N2828
Unicode Sequences More Than 21 Bits are a Constraint Violation

Published Proposal,

Previous Revisions:
None
Author:
Paper Source:
GitHub
Issue Tracking:
GitHub
Project:
ISO/IEC JTC1/SC22/WG14 9899: Programming Language — C
Proposal Category:
Change Request
Target:
General Developers

Abstract

Unicode escape sequences larger than hexadecimal 10FFFF do not make sense.

1. Changelog

1.1. Revision 0 - October 15th, 2021

2. Introduction & Motivation

What does u8"\UFFFFFFFF yield? By strict interpretation of the standard, it produces a 32-bit code point whose value is 0xFFFFFFFF. But, this code point has no meaning as an ISO/IEC 10646 code point or Universal Character Sequence. The maximum is 0x10FFFF, and that 21-bit limitation is baked into both ISO/IEC 10646 as well as a required property of Unicode as part of it’s Stability Guarantees.

The General_Category property value Surrogate (Cs) is immutable: the set of code points with that value will never change.

We should make this requirement explicit, rather than have developers maybe-or-maybe-not derive it from the ISO/IEC 10646 definition. Previously, ISO 10646 described, up to the 2003 edition, a complicated scheme that could allow for up to 31 bits of data (which, normally, made the UTF-8 encoding that uses 5 or 6 byte sequences to denote code units beyond 21 bits) legal. Past that version, Unicode has settled on the 21-bit guarantee and put it into its future compatibility promises. It is safe to standardize this because the invariant has been maintained for the past 18 years, and we have not yet nearly exhausted the 21-bit code point space Unicode has allotted for us. (Notably, the Unicode Consortium has taken to standardizing fantasy languages like Klingon because at this point it’s just whoever has the energy to show up and make proposals for specific scripts, and there’s millions of code points left.)

3. Design

The specification is changed to make it a constraint violation. Users can still request strange values in their strings using, specifically, numeric escape sequences (\x47593749478 or \0473847439574398).
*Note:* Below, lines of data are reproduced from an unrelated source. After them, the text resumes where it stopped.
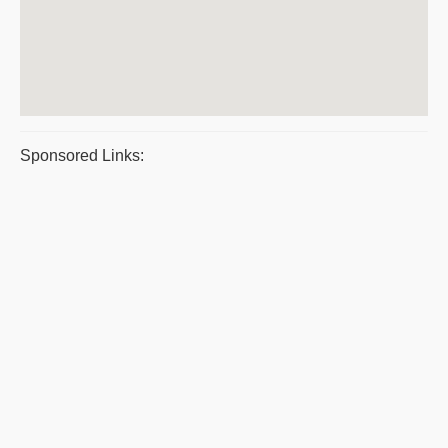
Sponsored Links:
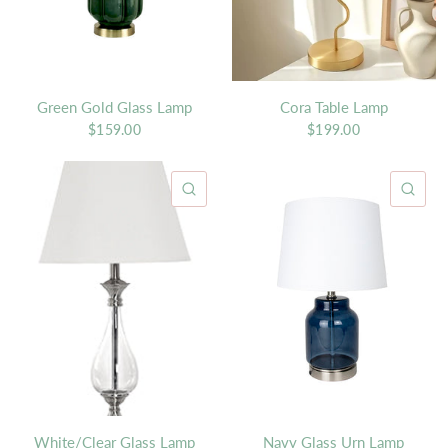
Green Gold Glass Lamp
Cora Table Lamp
$159.00
$199.00
QUICK VIEW
QU
White/Clear Glass Lamp
Navy Glass Urn Lamp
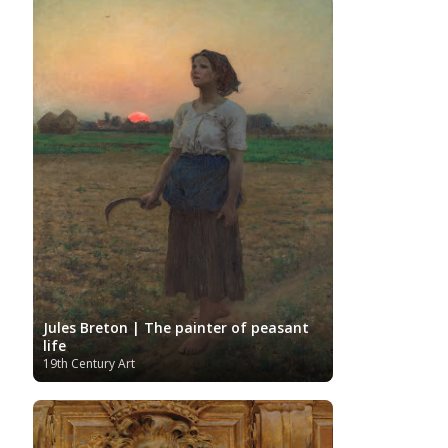
Spanish Art
Sotheby's
South African Art
Surrealism
Swedish Art
Swiss Art
Symbolism
Tate Britain
Art
Syrian Art
Taiwanese Art
The Clark Art
Institute
The Samuel Kress Collection
Thyssen-
Turkish art
Uffizi
Bornemisza Museum
Tibetan Artist
Ukrainian Art
Van
Gallery
Uzbekistan painter
Gogh
Van Gogh Museum
Verist painter
Victoria
Women
Vietnamese Art
and Albert Museum
Artists
Youtube
Jules Breton | The painter of peasant
life
19th Century Art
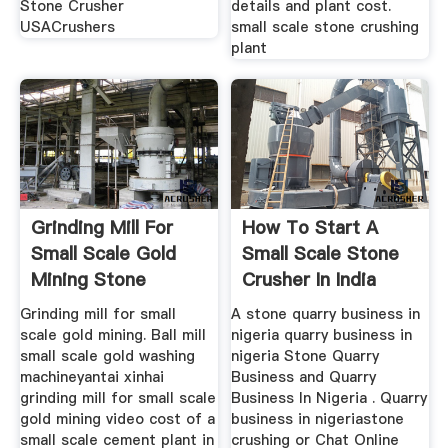
Stone Crusher
details and plant cost.
USACrushers
small scale stone crushing
plant
Grinding Mill For
How To Start A
Small Scale Gold
Small Scale Stone
Mining Stone
Crusher In India
Grinding mill for small
A stone quarry business in
scale gold mining. Ball mill
nigeria quarry business in
small scale gold washing
nigeria Stone Quarry
machineyantai xinhai
Business and Quarry
grinding mill for small scale
Business In Nigeria . Quarry
gold mining video cost of a
business in nigeriastone
small scale cement plant in
crushing or Chat Online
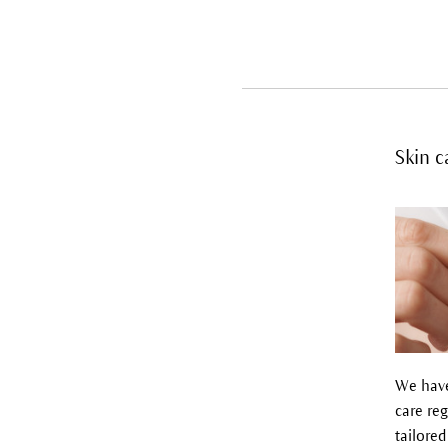
Skin c
We have
care reg
tailored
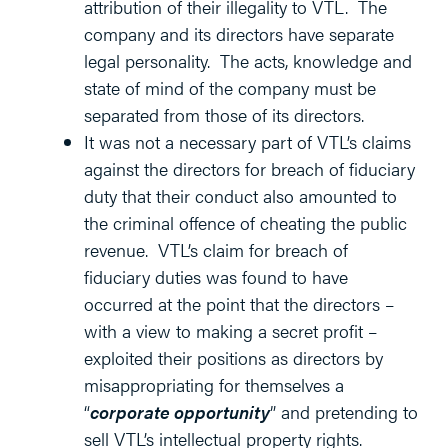
attribution of their illegality to VTL. The
company and its directors have separate
legal personality. The acts, knowledge and
state of mind of the company must be
separated from those of its directors.
It was not a necessary part of VTL’s claims
against the directors for breach of fiduciary
duty that their conduct also amounted to
the criminal offence of cheating the public
revenue. VTL’s claim for breach of
fiduciary duties was found to have
occurred at the point that the directors –
with a view to making a secret profit –
exploited their positions as directors by
misappropriating for themselves a
“
corporate opportunity
” and pretending to
sell VTL’s intellectual property rights.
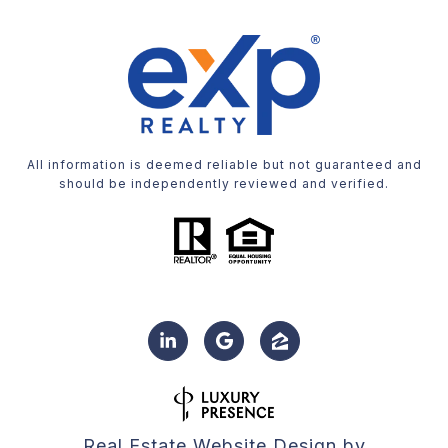
All information is deemed reliable but not guaranteed and
should be independently reviewed and verified.
Real Estate Website Design by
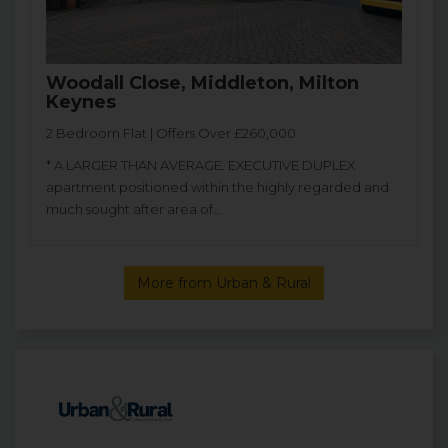
Woodall Close, Middleton, Milton
Keynes
2 Bedroom Flat | Offers Over £260,000
* A LARGER THAN AVERAGE. EXECUTIVE DUPLEX
apartment positioned within the highly regarded and
much sought after area of...
More from Urban & Rural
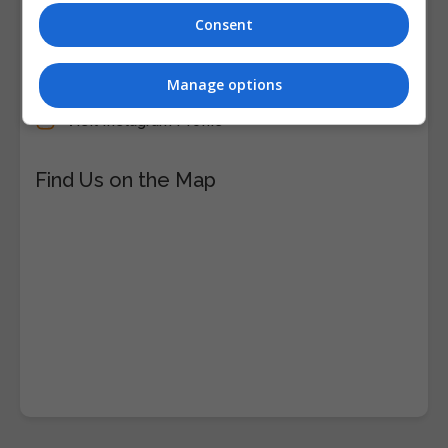
Consent
Visit Facebook Profile
Visit LinkedIn Profile
Manage options
Visit X Profile
Visit Instagram Profile
Find Us on the Map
This follows most existing practice of compilers which warn/error (with no additional flags) when given this code:

int main () {
    const char meow[] = u8"\U49584958";
    return 0;
}

(Godbolt Link to demonstrate here.)

There are some compilers such as TCC which do not warn, and compile without any error. But, the output code does not seem to produce a valid sequence of UTF-8 characters.

4. Wording

The following wording is relative to N2596.
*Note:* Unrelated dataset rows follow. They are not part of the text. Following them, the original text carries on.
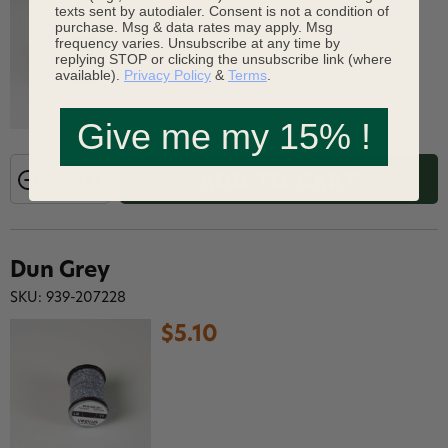
$5.10
texts sent by autodialer. Consent is not a condition of
purchase. Msg & data rates may apply. Msg
frequency varies. Unsubscribe at any time by
replying STOP or clicking the unsubscribe link (where
available).
Privacy Policy
&
Terms
.
Give me my 15% !
ADD TO CART
Dun Grey
SKU: 939-207228
$5.10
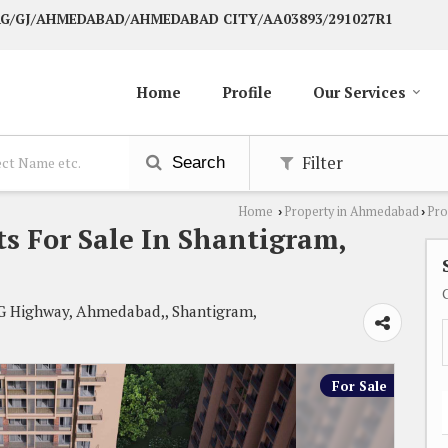
 AG/GJ/AHMEDABAD/AHMEDABAD CITY/AA03893/291027R1
Home
Profile
Our Services
Filter
Search
Home
Property in Ahmedabad
Pro
›
›
s For Sale In Shantigram,
 G Highway, Ahmedabad,, Shantigram,
For Sale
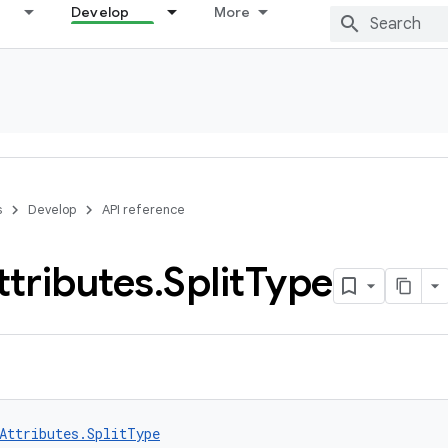
Develop
More
s
Develop
API reference
ttributes
.
Split
Type
Attributes.SplitType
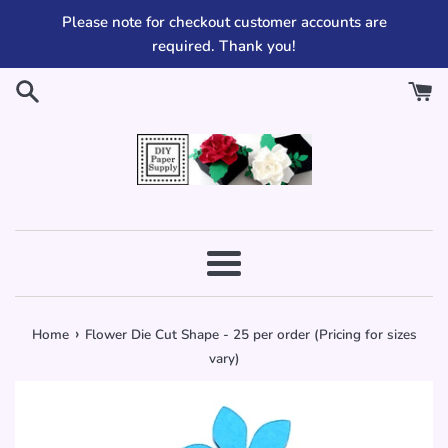
Skip
Please note for checkout customer accounts are
to
required. Thank you!
content
Menu
›
Home
Flower Die Cut Shape - 25 per order (Pricing for sizes
vary)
4.1. Modify "§6.4.3 Universal character names ", paragraph 2

A universal character name shall not specify a character whose short identifier is less than 00A0 other than 0024 ($), 0040 (@), or 0060 (‘), nor one in the range D800 through DFFF inclusive. A universal character name shall not designate a codepoint where the hexadecimal value is:
— less than 00A0 other than 0024 ($), 0040 (@), or 0060 (‘);
— in the range D800 through DFFF inclusive; or
— greater than 10FFFF.78)
78)The disallowed characters are the characters in the basic character set and the code positions reserved by ISO/IEC 10646 for control characters, the character DELETE, and the S-zone (reserved for use by UTF–16), and characters too large to be encoded by ISO/IEC 10646. Disallowed universal character escape sequences can still be specified with hexadecimal and octal escape sequences (6.4.4.4).